PLEASE NOTE: THE DATE FOR THIS EVENT HAS CHANGED.
Crawford School of Public Policy

Event details

Public Lecture

Date & time

Wednesday 11 December 2013
5.30pm–6.30pm

Venue

Molonglo Theatre, Level 2, JG Crawford Building 132, Lennox Crossing, ANU

Speaker

Professor Deirdre McCloskey, Distinguished Professor of Economics, History, English and Communication, University of Illinois at Chicago.

Contacts

Yanhong Ouyang
6125 4387

The big economic story of our times is not the Great Recession. It is how China and India began to embrace neoliberal ideas of economics and attributed a sense of dignity and liberty to the bourgeoisie they had denied for so long. The result was an explosion in economic growth and proof that economic change depends less on foreign trade, investment, or material causes, and a whole lot more on ideas and what people believe.

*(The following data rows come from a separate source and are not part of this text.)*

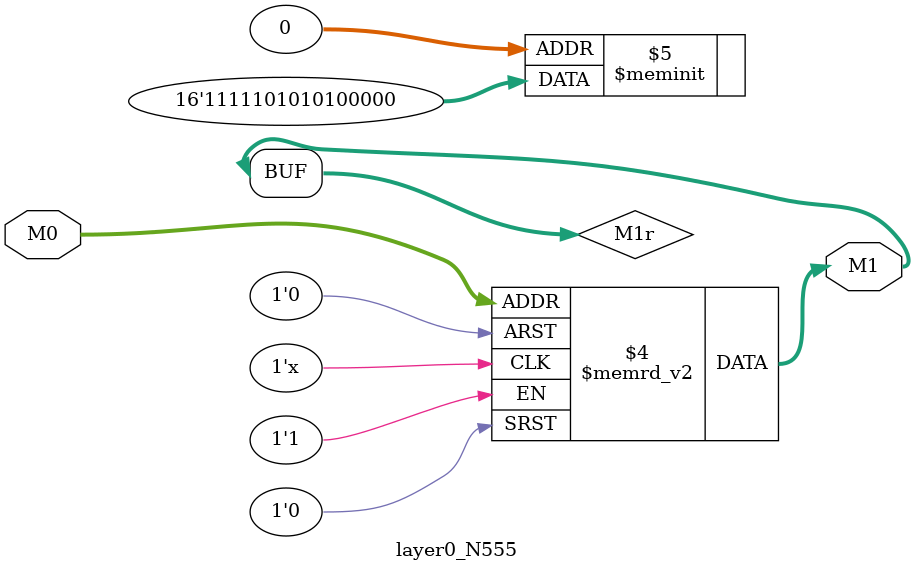
<source format=v>
module layer0_N555 ( input [2:0] M0, output [1:0] M1 );

	(*rom_style = "distributed" *) reg [1:0] M1r;
	assign M1 = M1r;
	always @ (M0) begin
		case (M0)
			3'b000: M1r = 2'b00;
			3'b100: M1r = 2'b10;
			3'b010: M1r = 2'b10;
			3'b110: M1r = 2'b11;
			3'b001: M1r = 2'b00;
			3'b101: M1r = 2'b10;
			3'b011: M1r = 2'b10;
			3'b111: M1r = 2'b11;

		endcase
	end
endmodule

</source>
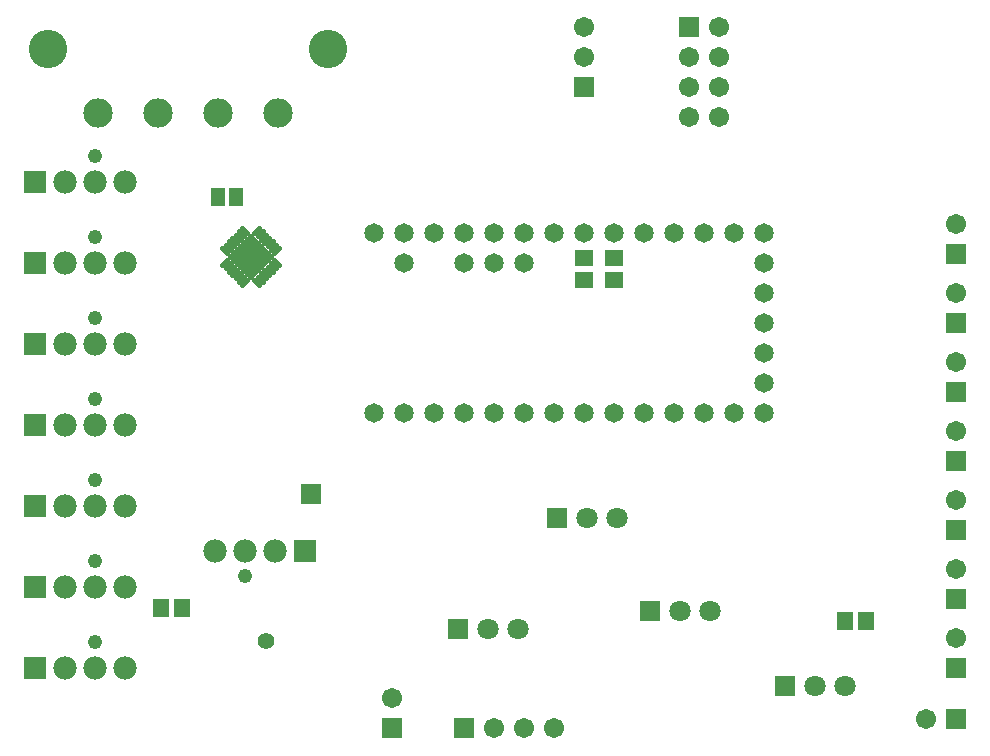
<source format=gbs>
G04 Layer_Color=16711935*
%FSAX24Y24*%
%MOIN*%
G70*
G01*
G75*
%ADD41R,0.0631X0.0552*%
%ADD43R,0.0552X0.0631*%
G04:AMPARAMS|DCode=45|XSize=15.9mil|YSize=41.5mil|CornerRadius=0mil|HoleSize=0mil|Usage=FLASHONLY|Rotation=225.000|XOffset=0mil|YOffset=0mil|HoleType=Round|Shape=Round|*
%AMOVALD45*
21,1,0.0256,0.0159,0.0000,0.0000,315.0*
1,1,0.0159,-0.0090,0.0090*
1,1,0.0159,0.0090,-0.0090*
%
%ADD45OVALD45*%

G04:AMPARAMS|DCode=46|XSize=15.9mil|YSize=41.5mil|CornerRadius=0mil|HoleSize=0mil|Usage=FLASHONLY|Rotation=315.000|XOffset=0mil|YOffset=0mil|HoleType=Round|Shape=Round|*
%AMOVALD46*
21,1,0.0256,0.0159,0.0000,0.0000,45.0*
1,1,0.0159,-0.0090,-0.0090*
1,1,0.0159,0.0090,0.0090*
%
%ADD46OVALD46*%

%ADD47R,0.0671X0.0671*%
%ADD48C,0.0671*%
%ADD49C,0.0650*%
%ADD50R,0.0671X0.0671*%
%ADD51C,0.0480*%
%ADD52C,0.0780*%
%ADD53R,0.0780X0.0780*%
%ADD54C,0.0710*%
%ADD55R,0.0710X0.0710*%
%ADD56C,0.1280*%
%ADD57C,0.0980*%
%ADD58C,0.0552*%
%ADD59R,0.0513X0.0631*%
%ADD60P,0.1583X4X180.0*%
D41*
X063900Y045446D02*
D03*
Y046154D02*
D03*
X064900Y045446D02*
D03*
Y046154D02*
D03*
D43*
X073304Y034050D02*
D03*
X072596D02*
D03*
X049796Y034500D02*
D03*
X050504D02*
D03*
D45*
X052598Y047070D02*
D03*
X052487Y046959D02*
D03*
X052375Y046847D02*
D03*
X052264Y046736D02*
D03*
X052153Y046625D02*
D03*
X052041Y046513D02*
D03*
X051930Y046402D02*
D03*
X053002Y045330D02*
D03*
X053113Y045441D02*
D03*
X053225Y045553D02*
D03*
X053336Y045664D02*
D03*
X053447Y045775D02*
D03*
X053559Y045887D02*
D03*
X053670Y045998D02*
D03*
D46*
Y046402D02*
D03*
X053559Y046513D02*
D03*
X053447Y046625D02*
D03*
X053336Y046736D02*
D03*
X053225Y046847D02*
D03*
X053113Y046959D02*
D03*
X053002Y047070D02*
D03*
X051930Y045998D02*
D03*
X052041Y045887D02*
D03*
X052153Y045775D02*
D03*
X052264Y045664D02*
D03*
X052375Y045553D02*
D03*
X052487Y045441D02*
D03*
X052598Y045330D02*
D03*
D47*
X063900Y051850D02*
D03*
X076300Y046300D02*
D03*
Y044000D02*
D03*
Y041700D02*
D03*
Y039400D02*
D03*
Y037100D02*
D03*
Y034800D02*
D03*
Y032500D02*
D03*
X057500Y030500D02*
D03*
X067400Y053850D02*
D03*
D48*
X063900Y052850D02*
D03*
Y053850D02*
D03*
X076300Y047300D02*
D03*
Y045000D02*
D03*
Y042700D02*
D03*
Y040400D02*
D03*
Y038100D02*
D03*
Y035800D02*
D03*
Y033500D02*
D03*
X057500Y031500D02*
D03*
X068400Y053850D02*
D03*
X067400Y052850D02*
D03*
X068400D02*
D03*
X067400Y051850D02*
D03*
X068400D02*
D03*
X067400Y050850D02*
D03*
X068400D02*
D03*
X075300Y030800D02*
D03*
X062900Y030500D02*
D03*
X060900D02*
D03*
X061900D02*
D03*
D49*
X056900Y041000D02*
D03*
X057900D02*
D03*
X058900D02*
D03*
X059900D02*
D03*
X060900D02*
D03*
X061900D02*
D03*
X062900D02*
D03*
X063900D02*
D03*
X064900D02*
D03*
X065900D02*
D03*
X066900D02*
D03*
X067900D02*
D03*
X068900D02*
D03*
X069900D02*
D03*
Y042000D02*
D03*
Y043000D02*
D03*
Y044000D02*
D03*
Y045000D02*
D03*
Y046000D02*
D03*
Y047000D02*
D03*
X068900D02*
D03*
X067900D02*
D03*
X066900D02*
D03*
X065900D02*
D03*
X064900D02*
D03*
X063900D02*
D03*
X062900D02*
D03*
X061900D02*
D03*
X060900D02*
D03*
X059900D02*
D03*
X058900D02*
D03*
X057900D02*
D03*
X056900D02*
D03*
X057900Y046000D02*
D03*
X059900D02*
D03*
X060900D02*
D03*
X061900D02*
D03*
D50*
X054800Y038300D02*
D03*
X076300Y030800D02*
D03*
X059900Y030500D02*
D03*
D51*
X047600Y049550D02*
D03*
Y046850D02*
D03*
Y044150D02*
D03*
Y041450D02*
D03*
Y038750D02*
D03*
X047599Y036050D02*
D03*
X047600Y033350D02*
D03*
X052600Y035550D02*
D03*
D52*
X048600Y048700D02*
D03*
X047600D02*
D03*
X046600D02*
D03*
X048600Y046000D02*
D03*
X047600D02*
D03*
X046600D02*
D03*
X048600Y043300D02*
D03*
X047600D02*
D03*
X046600D02*
D03*
X048600Y040600D02*
D03*
X047600D02*
D03*
X046600D02*
D03*
X048600Y037900D02*
D03*
X047600D02*
D03*
X046600D02*
D03*
X048599Y035200D02*
D03*
X047599D02*
D03*
X046599D02*
D03*
X048600Y032500D02*
D03*
X047600D02*
D03*
X046600D02*
D03*
X051600Y036400D02*
D03*
X052600D02*
D03*
X053600D02*
D03*
D53*
X045600Y048700D02*
D03*
Y046000D02*
D03*
Y043300D02*
D03*
Y040600D02*
D03*
Y037900D02*
D03*
X045599Y035200D02*
D03*
X045600Y032500D02*
D03*
X054600Y036400D02*
D03*
D54*
X061700Y033800D02*
D03*
X060700D02*
D03*
X065000Y037500D02*
D03*
X064000D02*
D03*
X068100Y034400D02*
D03*
X067100D02*
D03*
X072600Y031900D02*
D03*
X071600D02*
D03*
D55*
X059700Y033800D02*
D03*
X063000Y037500D02*
D03*
X066100Y034400D02*
D03*
X070600Y031900D02*
D03*
D56*
X055365Y053146D02*
D03*
X046035D02*
D03*
D57*
X053700Y051000D02*
D03*
X051700D02*
D03*
X049700D02*
D03*
X047700D02*
D03*
D58*
X052800Y046200D02*
D03*
X053300Y033400D02*
D03*
D59*
X051705Y048200D02*
D03*
X052295D02*
D03*
D60*
X052800Y046200D02*
D03*
M02*

</source>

In this talk Deirdre McCloskey, Distinguished Professor of Economics, History, English, and Communication at the University of Illinois at Chicago, will link culture, ethics and rhetoric with entrepreneurship and economic development.

Deirdre McCloskey is an economist, historian, and rhetorician who has written 16 books and around 400 scholarly pieces on topics ranging from technical economics and statistics to transgender advocacy and ethics. She is known as a ‘conservative’ economist, but says she is “a literary, quantitative, postmodern, free-market, progressive Episcopalian, Midwestern woman from Boston who was once a man. Not ‘conservative’! I’m a Christian libertarian.”

Her latest book, Bourgeois Dignity: Why Economics Can’t Explain the Modern World, argues that an ideological change, rather than saving or exploitation, is what made us rich.